Where Digital Strategy “Planning” and “Practice” Overlap

Digital initiatives can easily rack up hundreds of thousands of dollars in hard costs, claiming months of research, planning, and effort. Smart organizations understand the importance of articulating a waterproof foundational strategy for any such venture, backed by a rationale that is anchored in some higher grand business strategy. Yet any actual strategic thinking that gets done in the context of these investments is generally constricted to the planning stage, leaving a significant chunk of the process – the implementation phase – untouched. However, strategy shouldn’t end when the planning docs are signed and delivered; it should be deeply embedded in technical implementation and tactical execution.

Before I joined Undercurrent as a strategist, I worked on the production side at an eCommerce solution startup. We were a team of seven when I started and had grown to 12 by the time I left – being such a small business, everyone had to pitch in on everything. By the time of my departure, we all had at least some experience doing front-end and back-end development, sales, support, training, design and project management. This gave us a holistic frame of reference for thinking about how to design, build and maintain web properties, and it helped our team develop an internal toolkit of processes and tricks, ranging from code hacks to standardized design templates to automated scripts that enabled us to make custom configurations in one click. We found ways to operate smarter on the execution side that ultimately made our clients smarter and better on the business and consumer side. Even though we were detached from our clients’ long-term business decisions (we were only looped in once our involved had been justified by those decisions), we did apply real strategy to our end of the process.

Now working on the other end of the process with planning and strategy, I’ve realized that there’s a commonly held misconception among marketers – the people who control the lion’s share of the world’s digital brand budgets – that strategy ends where implementation begins, or rather: that the key to a successful digital execution lies in the preceding research and planning, and not so much in the execution itself.

· · · ·

> SET TASK A:
In the passage on digital strategy planning and practice, why did the author's startup team gain a holistic frame of reference for designing, building, and maintaining web properties? Answer in one to three sentences.
> SET TASK B:
Continue the passage on digital strategy planning and practice, picking up right after its final sentence.

> DATA ROWS:
· · · ·

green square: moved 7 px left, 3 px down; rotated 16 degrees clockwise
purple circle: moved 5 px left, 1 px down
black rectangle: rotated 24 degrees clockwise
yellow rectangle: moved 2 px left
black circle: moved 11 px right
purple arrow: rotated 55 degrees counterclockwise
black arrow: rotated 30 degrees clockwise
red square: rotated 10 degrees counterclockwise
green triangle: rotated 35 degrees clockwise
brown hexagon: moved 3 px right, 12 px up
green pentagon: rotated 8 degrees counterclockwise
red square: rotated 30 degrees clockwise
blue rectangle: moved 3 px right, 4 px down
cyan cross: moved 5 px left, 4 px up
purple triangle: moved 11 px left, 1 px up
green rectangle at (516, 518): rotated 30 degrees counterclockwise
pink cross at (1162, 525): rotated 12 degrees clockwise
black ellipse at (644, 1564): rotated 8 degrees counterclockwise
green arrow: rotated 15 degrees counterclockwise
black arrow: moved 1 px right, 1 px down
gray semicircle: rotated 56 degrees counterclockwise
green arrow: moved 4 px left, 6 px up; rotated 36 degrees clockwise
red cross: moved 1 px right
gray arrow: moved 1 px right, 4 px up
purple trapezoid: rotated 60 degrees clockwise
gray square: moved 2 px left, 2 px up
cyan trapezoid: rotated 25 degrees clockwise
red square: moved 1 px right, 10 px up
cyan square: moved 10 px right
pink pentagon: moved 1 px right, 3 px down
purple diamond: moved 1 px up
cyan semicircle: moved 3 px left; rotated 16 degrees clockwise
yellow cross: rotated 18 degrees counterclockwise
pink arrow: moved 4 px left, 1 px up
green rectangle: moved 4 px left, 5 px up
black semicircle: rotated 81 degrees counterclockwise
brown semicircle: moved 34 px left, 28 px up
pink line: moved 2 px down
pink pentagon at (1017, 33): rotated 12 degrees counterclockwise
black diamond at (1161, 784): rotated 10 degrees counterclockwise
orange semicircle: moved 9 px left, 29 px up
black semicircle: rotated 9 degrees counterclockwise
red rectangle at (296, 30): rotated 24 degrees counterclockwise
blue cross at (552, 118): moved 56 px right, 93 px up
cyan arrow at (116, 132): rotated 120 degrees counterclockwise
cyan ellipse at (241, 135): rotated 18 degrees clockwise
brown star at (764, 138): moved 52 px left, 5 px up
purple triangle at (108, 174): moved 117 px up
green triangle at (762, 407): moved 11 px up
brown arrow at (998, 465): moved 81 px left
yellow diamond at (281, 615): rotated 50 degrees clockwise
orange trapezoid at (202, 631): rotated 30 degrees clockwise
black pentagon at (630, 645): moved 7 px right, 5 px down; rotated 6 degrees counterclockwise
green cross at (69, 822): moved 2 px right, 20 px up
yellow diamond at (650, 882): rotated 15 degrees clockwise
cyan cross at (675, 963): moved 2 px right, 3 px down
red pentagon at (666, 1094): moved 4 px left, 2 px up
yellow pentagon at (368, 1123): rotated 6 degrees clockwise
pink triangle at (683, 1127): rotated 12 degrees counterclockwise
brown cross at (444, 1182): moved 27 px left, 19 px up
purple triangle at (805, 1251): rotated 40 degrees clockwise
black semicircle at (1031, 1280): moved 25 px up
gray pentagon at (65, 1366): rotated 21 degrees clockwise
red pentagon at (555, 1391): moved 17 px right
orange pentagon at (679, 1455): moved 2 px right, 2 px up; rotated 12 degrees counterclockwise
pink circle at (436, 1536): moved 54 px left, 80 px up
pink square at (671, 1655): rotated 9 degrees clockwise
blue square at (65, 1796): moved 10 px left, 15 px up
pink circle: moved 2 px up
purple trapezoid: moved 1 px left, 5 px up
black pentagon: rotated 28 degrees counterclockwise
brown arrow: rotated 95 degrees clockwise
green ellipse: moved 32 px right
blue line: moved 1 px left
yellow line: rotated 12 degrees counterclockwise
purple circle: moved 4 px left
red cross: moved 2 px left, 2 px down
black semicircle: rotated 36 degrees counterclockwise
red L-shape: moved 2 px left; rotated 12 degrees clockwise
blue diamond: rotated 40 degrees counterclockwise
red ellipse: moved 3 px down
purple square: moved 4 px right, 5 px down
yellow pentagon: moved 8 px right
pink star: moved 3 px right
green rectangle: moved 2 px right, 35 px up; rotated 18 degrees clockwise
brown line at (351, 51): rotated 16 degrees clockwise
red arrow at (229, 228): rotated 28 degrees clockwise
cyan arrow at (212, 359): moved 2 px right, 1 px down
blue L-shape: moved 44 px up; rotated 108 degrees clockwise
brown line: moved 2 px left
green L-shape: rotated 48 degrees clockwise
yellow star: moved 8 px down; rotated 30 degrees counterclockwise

· · · ·

> FINAL ANSWER A:
The startup was so small, growing only from seven to 12 people, that everyone had to pitch in on everything. As a result, every team member gained at least some experience in front-end and back-end development, sales, support, training, design, and project management, and that breadth gave them a holistic frame of reference.

> FINAL ANSWER B:
“DIGITAL” NEEDS A HOLISTIC WORLD VIEW

Marketers tend to either gloss over the implementation phase, or obsess over magic pill partners. The former find it not to be as sexy or as exciting as the hunt for The Big Insight – or as much fun as planning for how the experience will be grown into a huge success with the help of the right media buys, brand fans and social media efforts. The latter assume implementation is mysterious, and fear change once things have begun. Marketers don’t make things; that’s a responsibility that falls on the IT department or on a partner agency. But digital strategy cannot be confined to one department, just as it cannot be confined to a single stage of the process that moves a product from conception to something real in the hands of people. That’s why strategists and marketers need to be at the very least conversant in the basics of digital technologies, so that when the time come to choose a production parter, a meaningful discussion can be had about the best executional solution (my colleague Matthew Carlin has written cogently about this).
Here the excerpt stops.